Hollowing out the SLAs is like hollowing out the account team. If the carrier can put in enough exclusions, limitations, etc., it can trim service to the bone (wringing out cost) without incurring the risk of having to pay credits.

Slow Things Down

There are many examples of this, but two are worth highlighting. First, when it comes to billing issues, response times are l e n g t h e n i n g. That makes it increasingly difficult to track billing issues, since you have an ever-growing list with no resolution. If you insist on opening a ticket, that adds another two or three weeks.

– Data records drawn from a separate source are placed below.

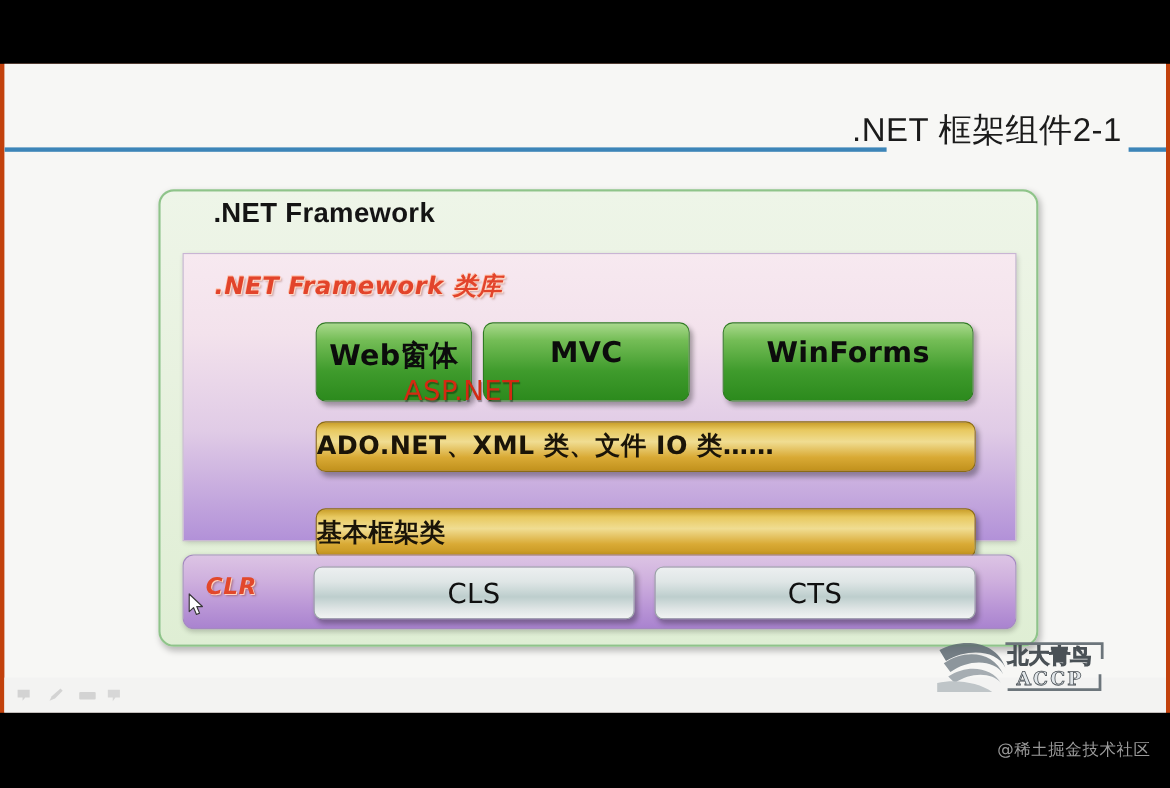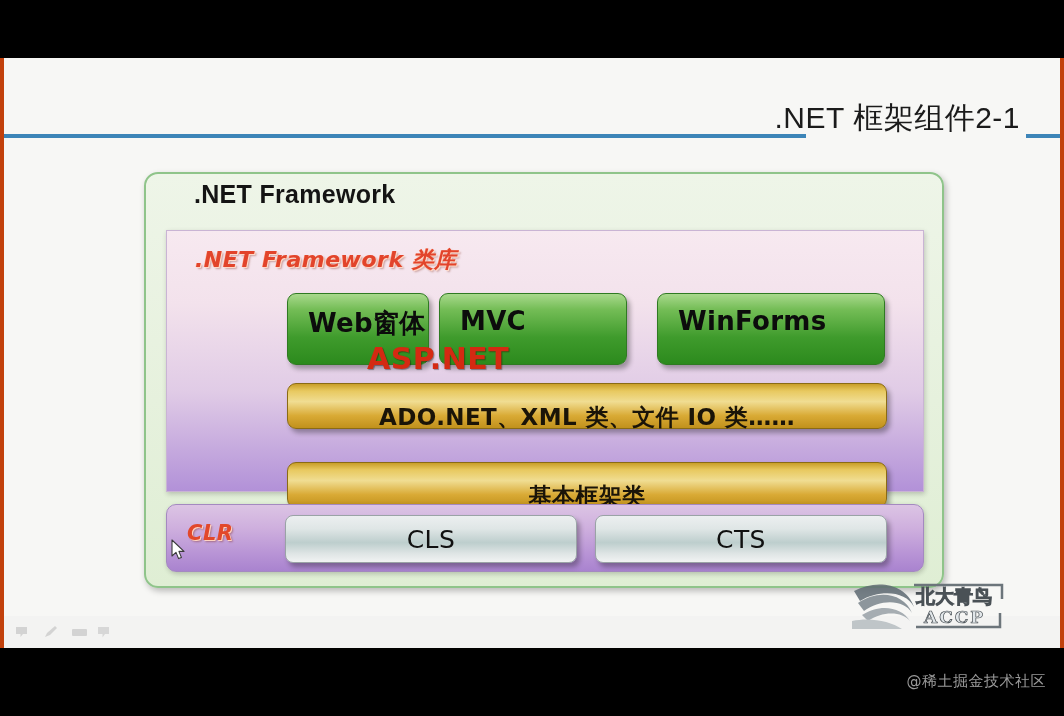--- a/index.html
+++ b/index.html
@@ -139,39 +139,38 @@
     border: 1px solid #2f7a22;
     border-radius: 9px;
     background: linear-gradient(180deg, #a9d98c 0%, #74bd56 22%, #3f9b2c 62%, #2c8a1d 100%);
     box-shadow: 3px 4px 5px rgba(0,0,0,0.32);
     box-sizing: border-box;
   }
   .green-box .glabel {
     position: absolute;
     left: 0; right: 0;
     top: 12px;
-    text-align: left;
+    text-align: center;
     font-size: 26px;
     font-weight: 600;
     color: #0c0c0c;
     letter-spacing: 0.3px;
     font-family: "DejaVu Sans", sans-serif;
-    margin-left: 20px;
   }
   #gb-web   { left: 120px; width: 142px; }
   #gb-mvc   { left: 272px; width: 188px; }
   #gb-forms { left: 490px; width: 228px; text-decoration: underline; }
 
   
   #aspnet-label {
     position: absolute;
     left: 200px;
     top: 48px;
-    font-size: 30px;
-    font-weight: 700;
+    font-size: 25px;
+    font-weight: 400;
     color: #d42a12;
     letter-spacing: 0.5px;
     font-family: "DejaVu Sans", sans-serif;
     text-shadow: 1px 1px 1px rgba(0,0,0,0.35);
     z-index: 5;
   }
 
   
   .gold-box {
     position: absolute;
@@ -180,22 +179,21 @@
     height: 46px;
     border: 1px solid #8a6b15;
     border-radius: 9px;
     background: linear-gradient(180deg, #c99e28 0%, #e8c960 16%, #f0dd92 40%, #d9aa35 72%, #c1911c 100%);
     box-shadow: 3px 4px 5px rgba(0,0,0,0.32);
     box-sizing: border-box;
   }
   .gold-box .goldlabel {
     position: absolute;
     left: 0; right: 0;
-    top: 18px;
-    text-align: center;
+    top: 6px;
     font-size: 23px;
     font-weight: 700;
     color: #1a1408;
     letter-spacing: 0.4px;
     font-family: "DejaVu Sans", sans-serif;
   }
   #gold-1 { top: 152px; }
   #gold-2 { top: 208px; margin-top: 23px; }
 
   

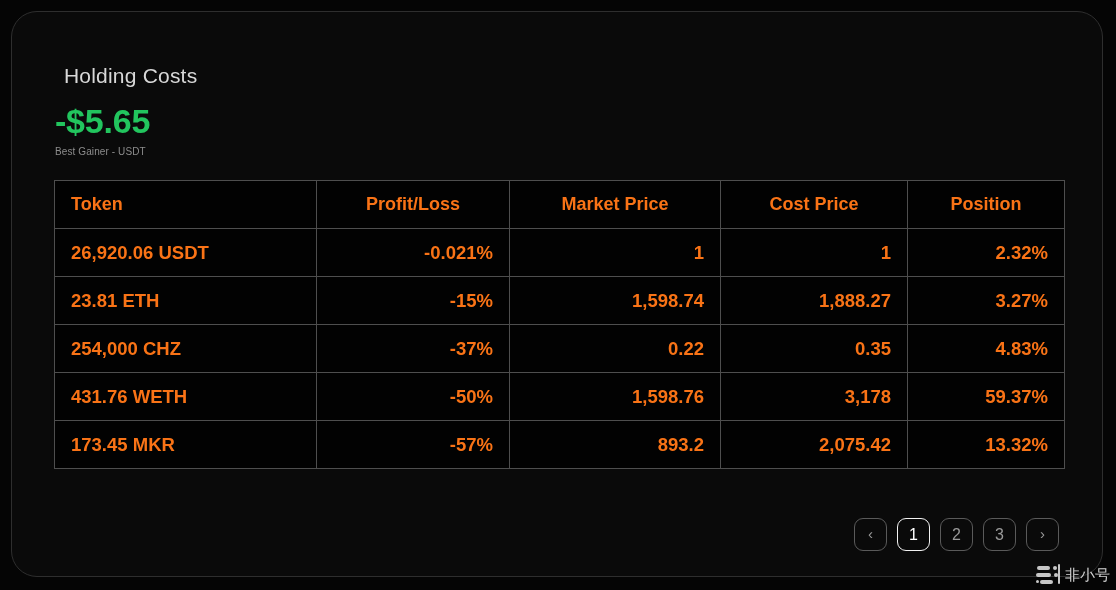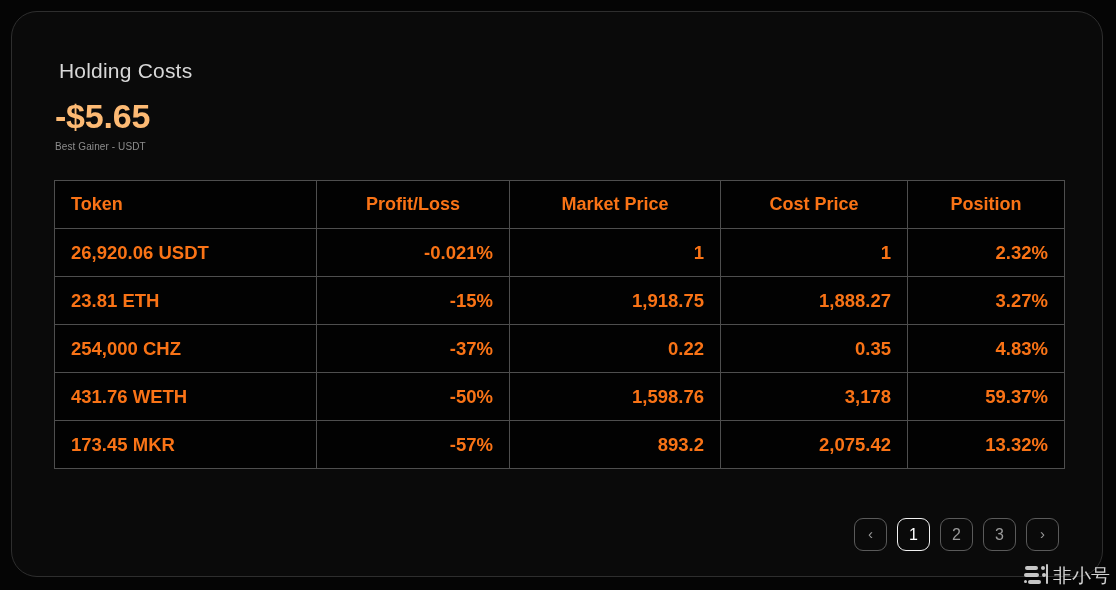--- a/index.html
+++ b/index.html
@@ -42,37 +42,37 @@
     left: 43px;
     top: 44px;
     width: 1000px;
   }
   .panel-title {
     font-size: 21px;
     color: #d8d8d8;
     font-weight: 400;
     letter-spacing: .2px;
     line-height: 1;
-    margin: 4px;
+    margin: 9px;
   }
   .stats {
     position: relative;
     margin-top: 17px;
     height: 62px;
   }
   .stat {
     position: absolute;
     top: 0;
   }
   .stat-1 { left: 0px; }
   .stat-2 { left: 302px; }
   .stat-value {
     font-size: 34px;
     font-weight: 700;
-    color: #fdba74;
+    color: #22c55e;
     line-height: 1.06;
     letter-spacing: -0.2px;
     white-space: nowrap;
   }
   .stat-label {
     margin-top: 7px;
     font-size: 10px;
     color: #8d8d8d;
     font-weight: 400;
     white-space: nowrap;
@@ -187,21 +187,21 @@
     display: block;
   }
   .wm-r1 { left: 1px;  top: 2px;  width: 13px; height: 4px; }
   .wm-r2 { left: 0px;  top: 9px;  width: 15px; height: 4px; }
   .wm-r3 { left: 4px;  top: 16px; width: 13px; height: 4px; }
   .wm-d1 { left: 17px; top: 2px;  width: 4px;  height: 4px; border-radius: 50%; }
   .wm-d2 { left: 18px; top: 9px;  width: 4px;  height: 4px; border-radius: 50%; }
   .wm-d3 { left: 0px;  top: 16px; width: 3px;  height: 3px; border-radius: 50%; }
   .wm-bar{ left: 22px; top: 0px;  width: 2px;  height: 20px; }
   .wm-text {
-    font-size: 19px;
+    font-size: 15px;
     color: #e2e2e2;
     font-family: "DejaVu Sans", sans-serif;
     letter-spacing: 0px;
     line-height: 1;
     font-weight: 400;
   }
 </style>
 </head>
 <body>
 
@@ -241,21 +241,21 @@
           <tr>
             <td class="c-token">26,920.06 USDT</td>
             <td class="c-pl">-0.021%</td>
             <td class="c-market">1</td>
             <td class="c-cost">1</td>
             <td class="c-position">2.32%</td>
           </tr>
           <tr>
             <td class="c-token">23.81 ETH</td>
             <td class="c-pl">-15%</td>
-            <td class="c-market">1,918.75</td>
+            <td class="c-market">1,598.74</td>
             <td class="c-cost">1,888.27</td>
             <td class="c-position">3.27%</td>
           </tr>
           <tr>
             <td class="c-token">254,000 CHZ</td>
             <td class="c-pl">-37%</td>
             <td class="c-market">0.22</td>
             <td class="c-cost">0.35</td>
             <td class="c-position">4.83%</td>
           </tr>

Second, incumbent carriers will delay final contract negotiations on a new deal (whether a renewal or competitively procured). This delays rate reductions and, if the customer is anxious to sign to book savings, can be used to extract additional concessions. Anything the customer asks for, however reasonable, has to be "escalated," and escalation takes weeks. As long as the customer is drawn in and has nowhere else to go without starting over, this is costless to the carrier. And a few months of delay per contract multiplied by hundred of deals can represent hundreds of millions of additional revenue per year.

Conclusion

Nothing strengthens a defense like a look at the offense’s playbook. Understanding what the carriers are trying to get (more revenue) and how they are trying to get it does not guarantee that you will foil their strategies, but it’s a good start.